> What you need to do
The lines to return are those below that contain the word "part".

> Records for the exercise
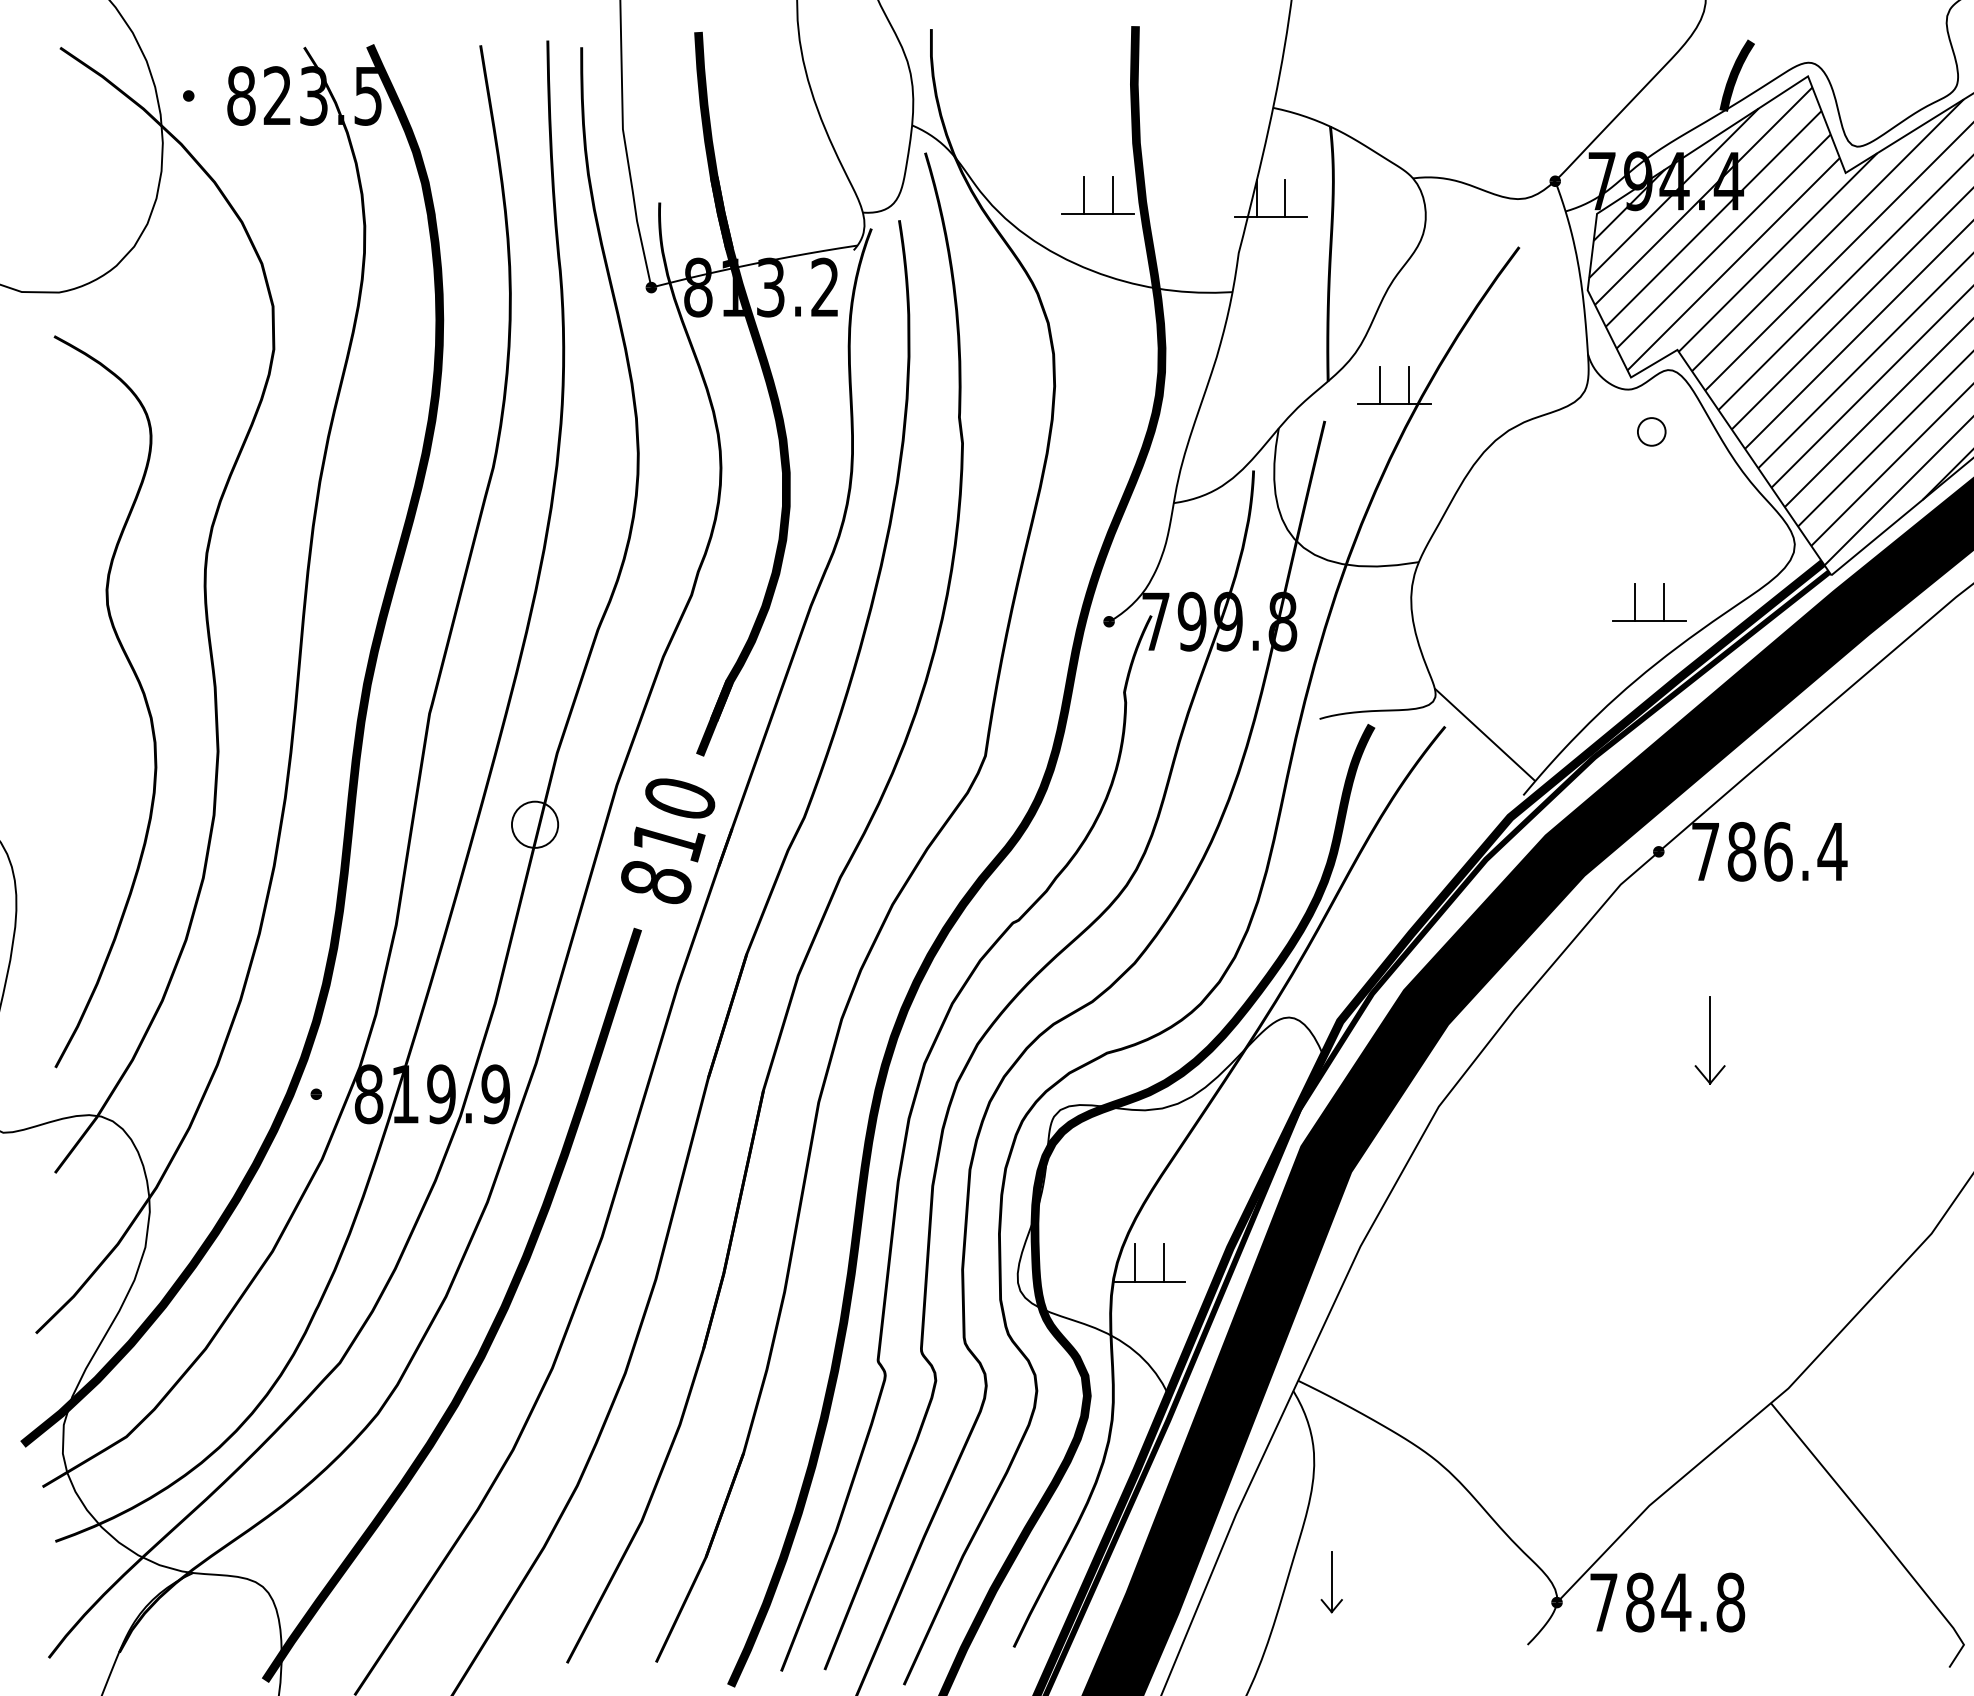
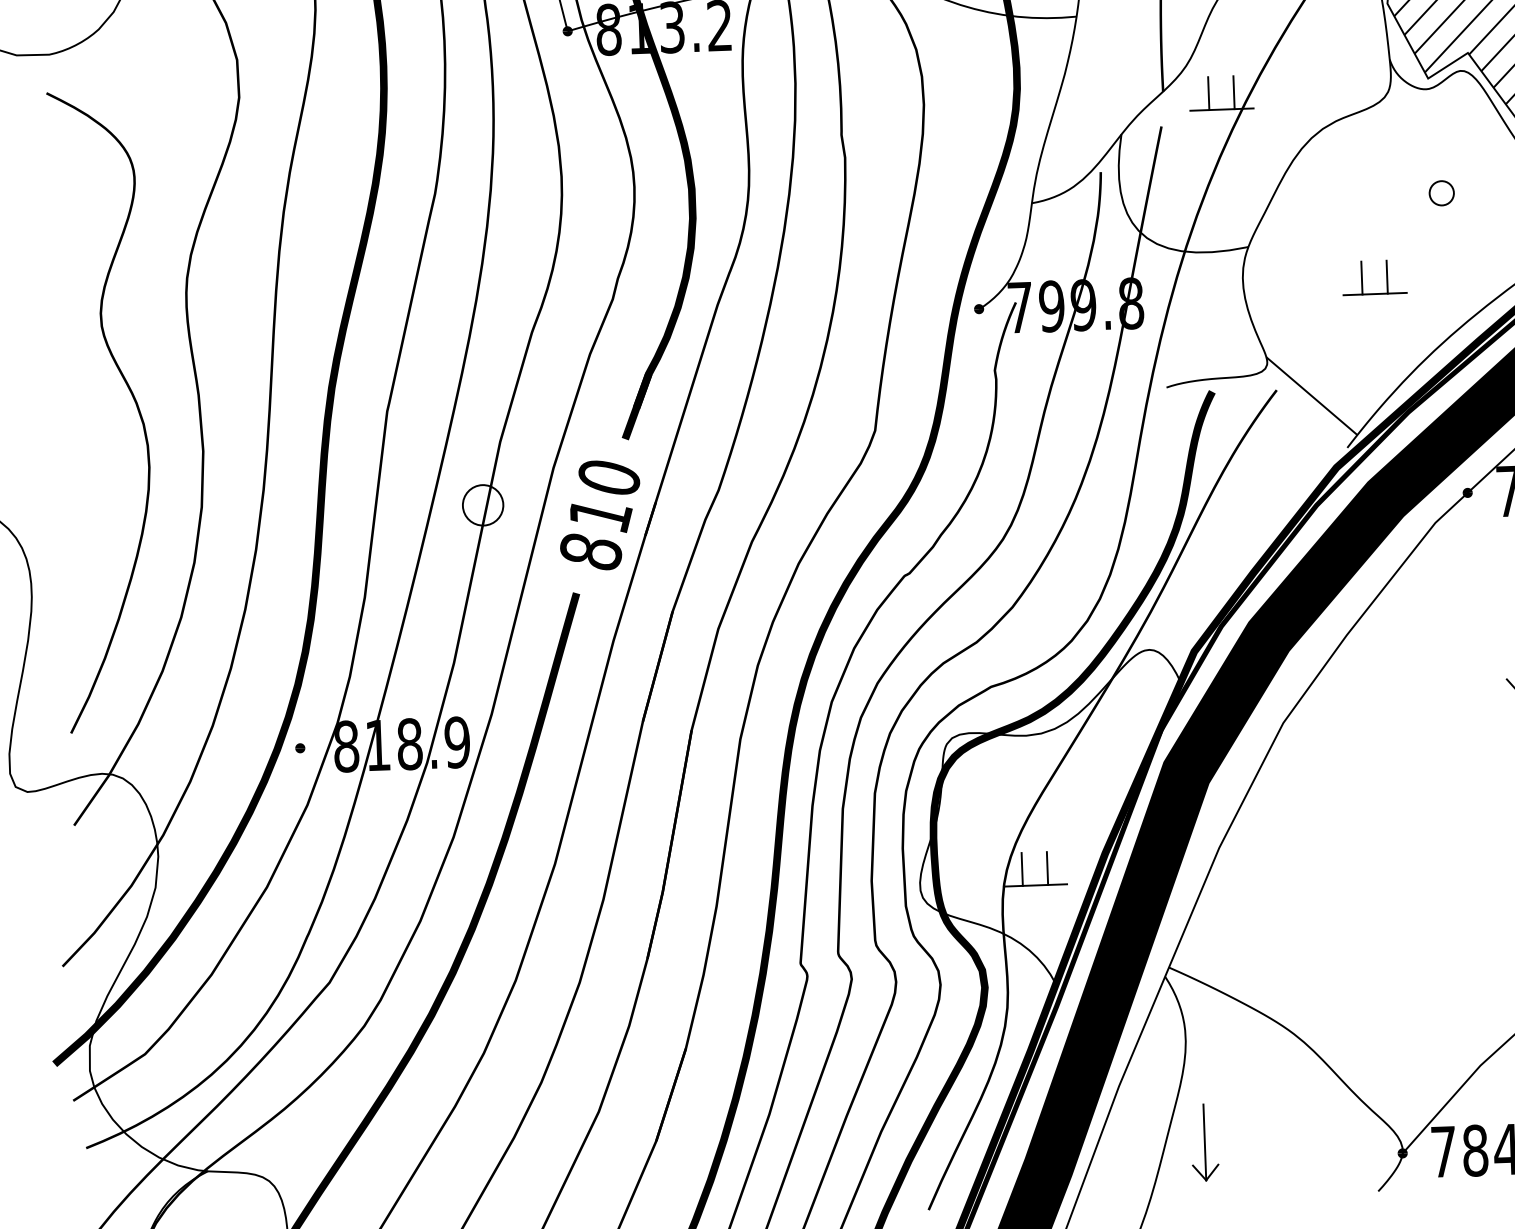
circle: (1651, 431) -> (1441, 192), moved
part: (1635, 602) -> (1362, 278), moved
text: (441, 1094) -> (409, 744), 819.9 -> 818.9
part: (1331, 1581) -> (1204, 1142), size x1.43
...
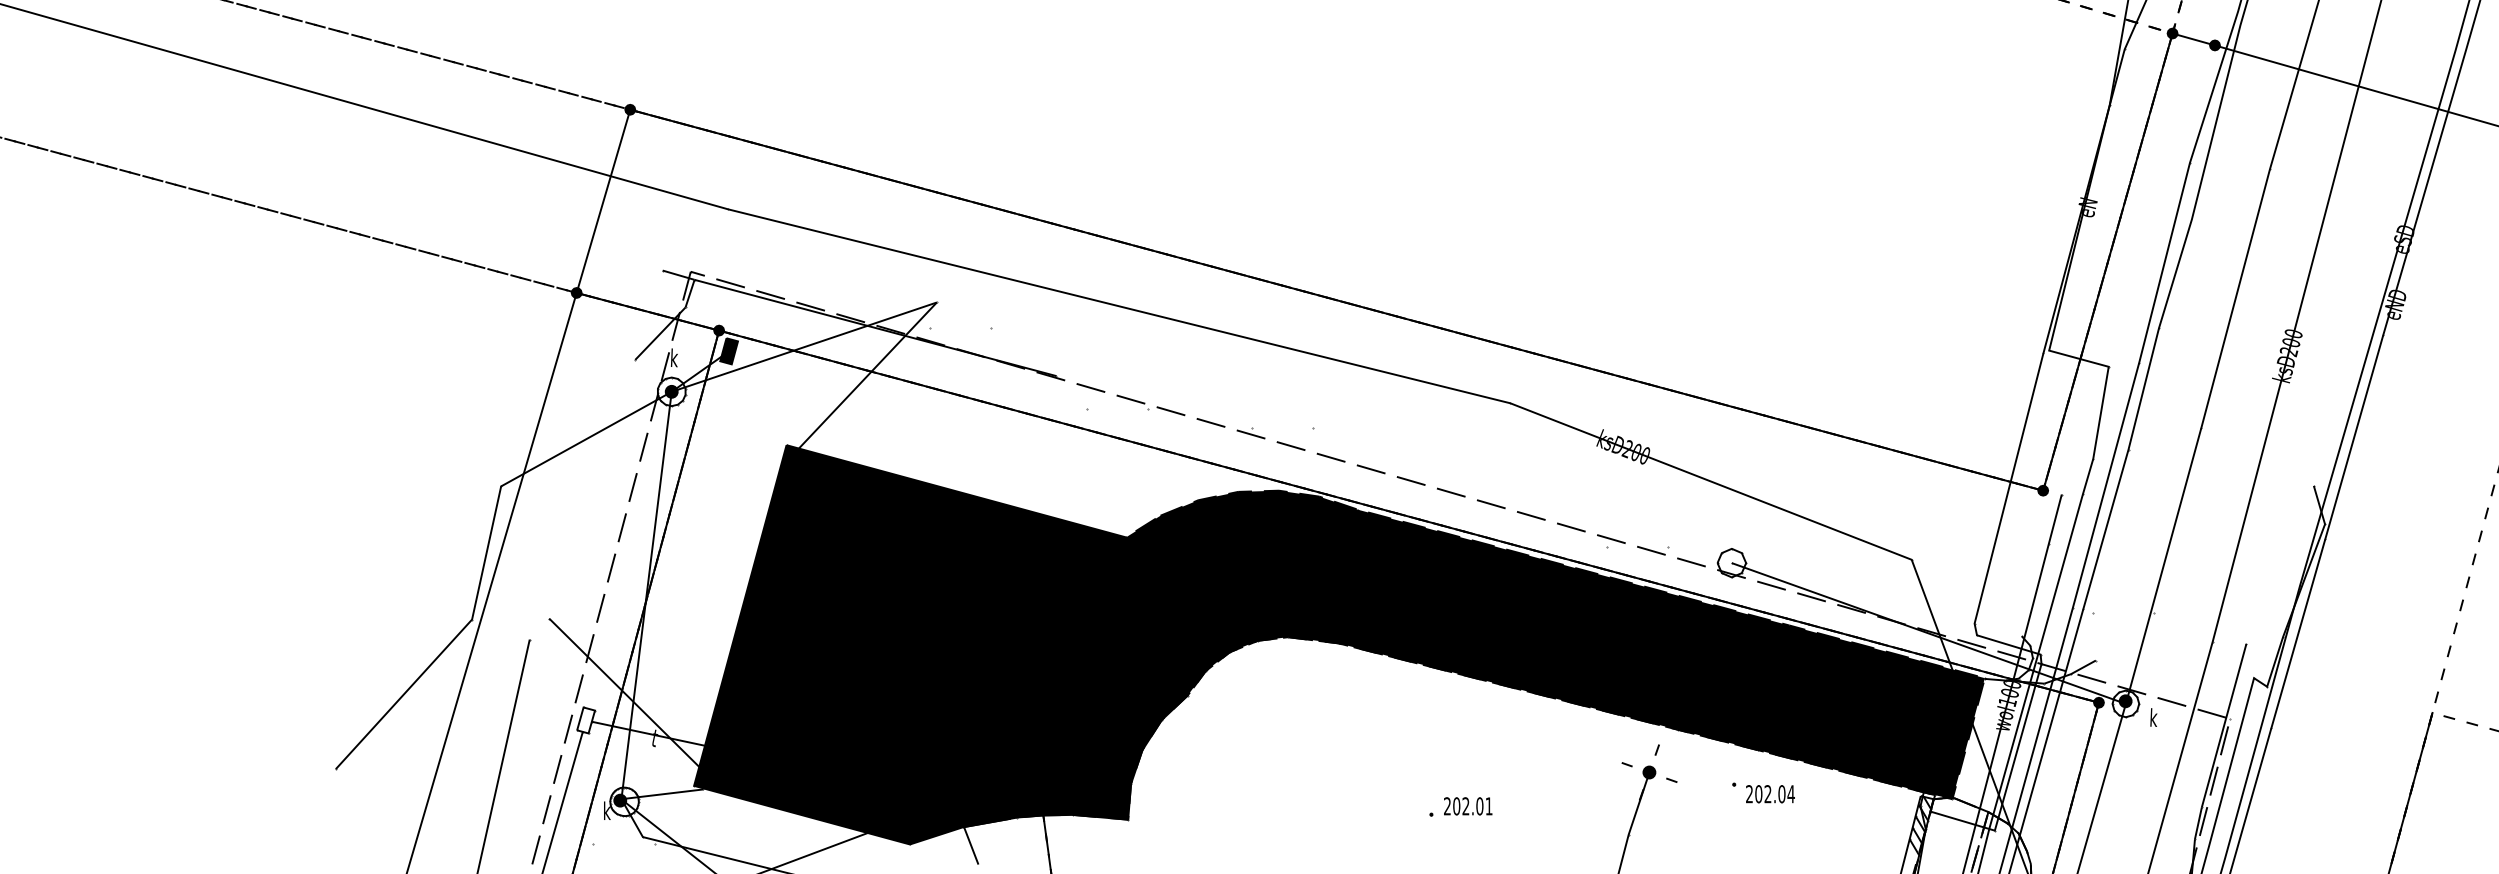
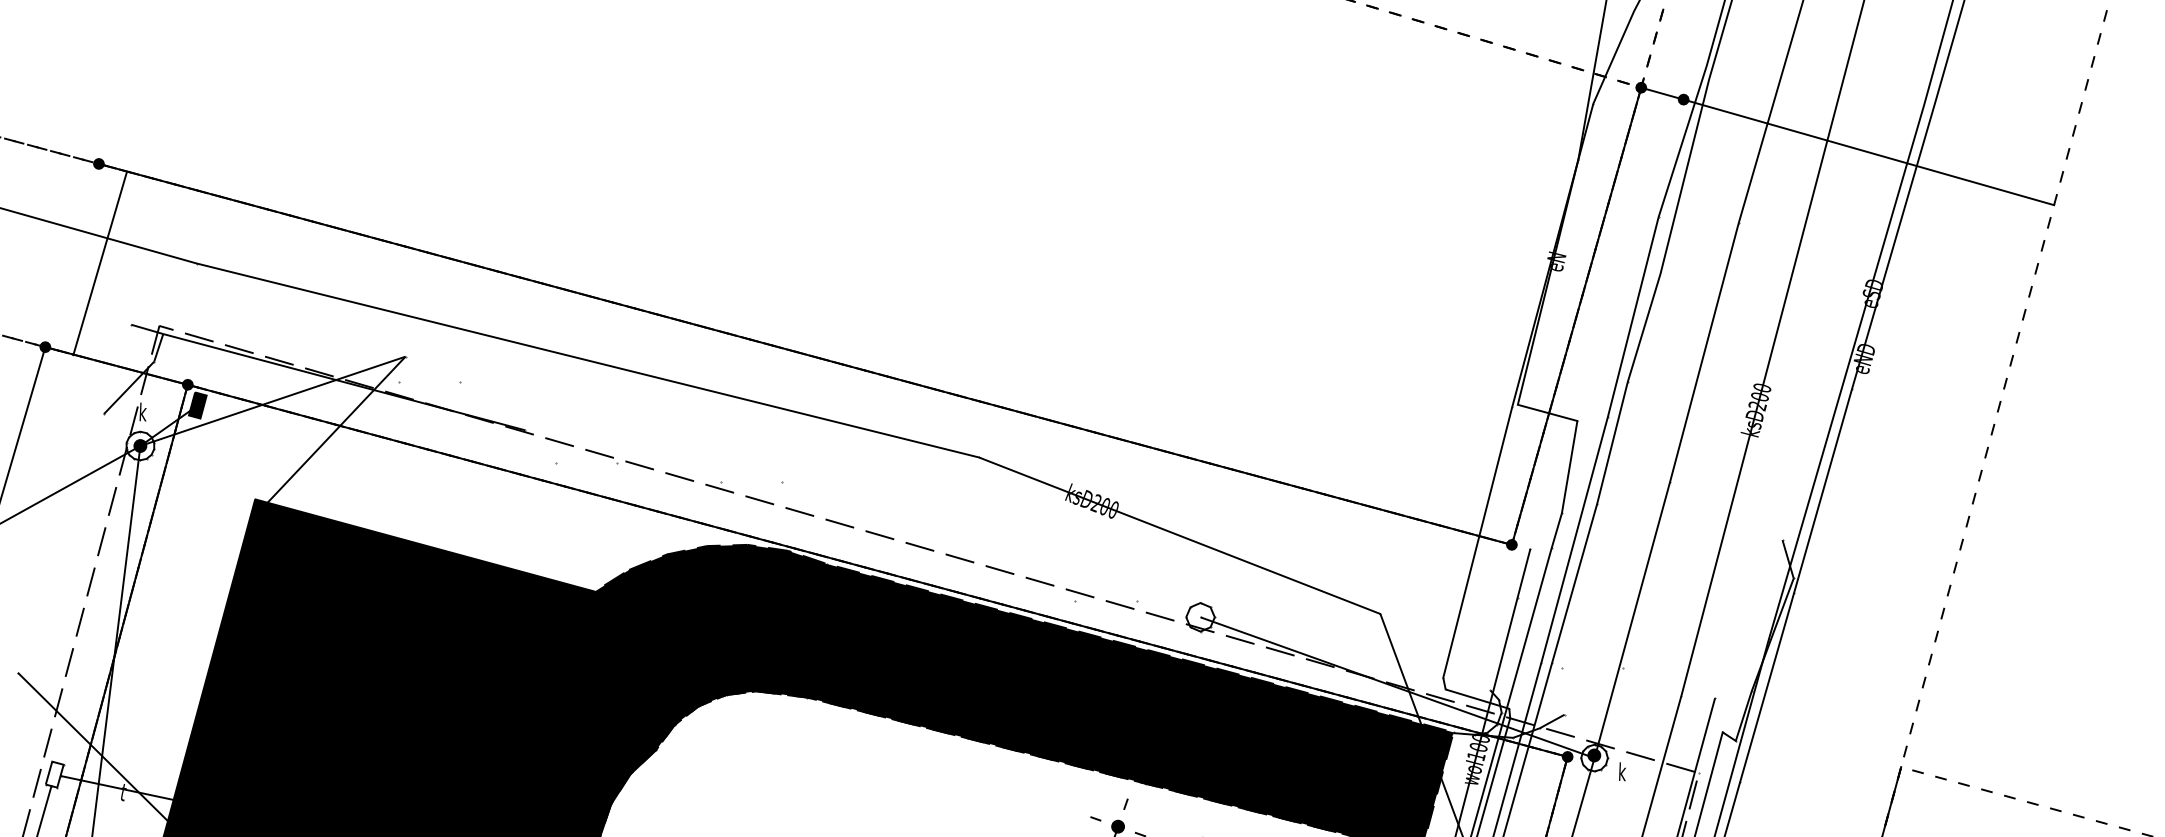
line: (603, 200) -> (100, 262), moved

> Worked solution
part: (1635, 602) -> (1362, 278), moved
part: (1331, 1581) -> (1204, 1142), size x1.43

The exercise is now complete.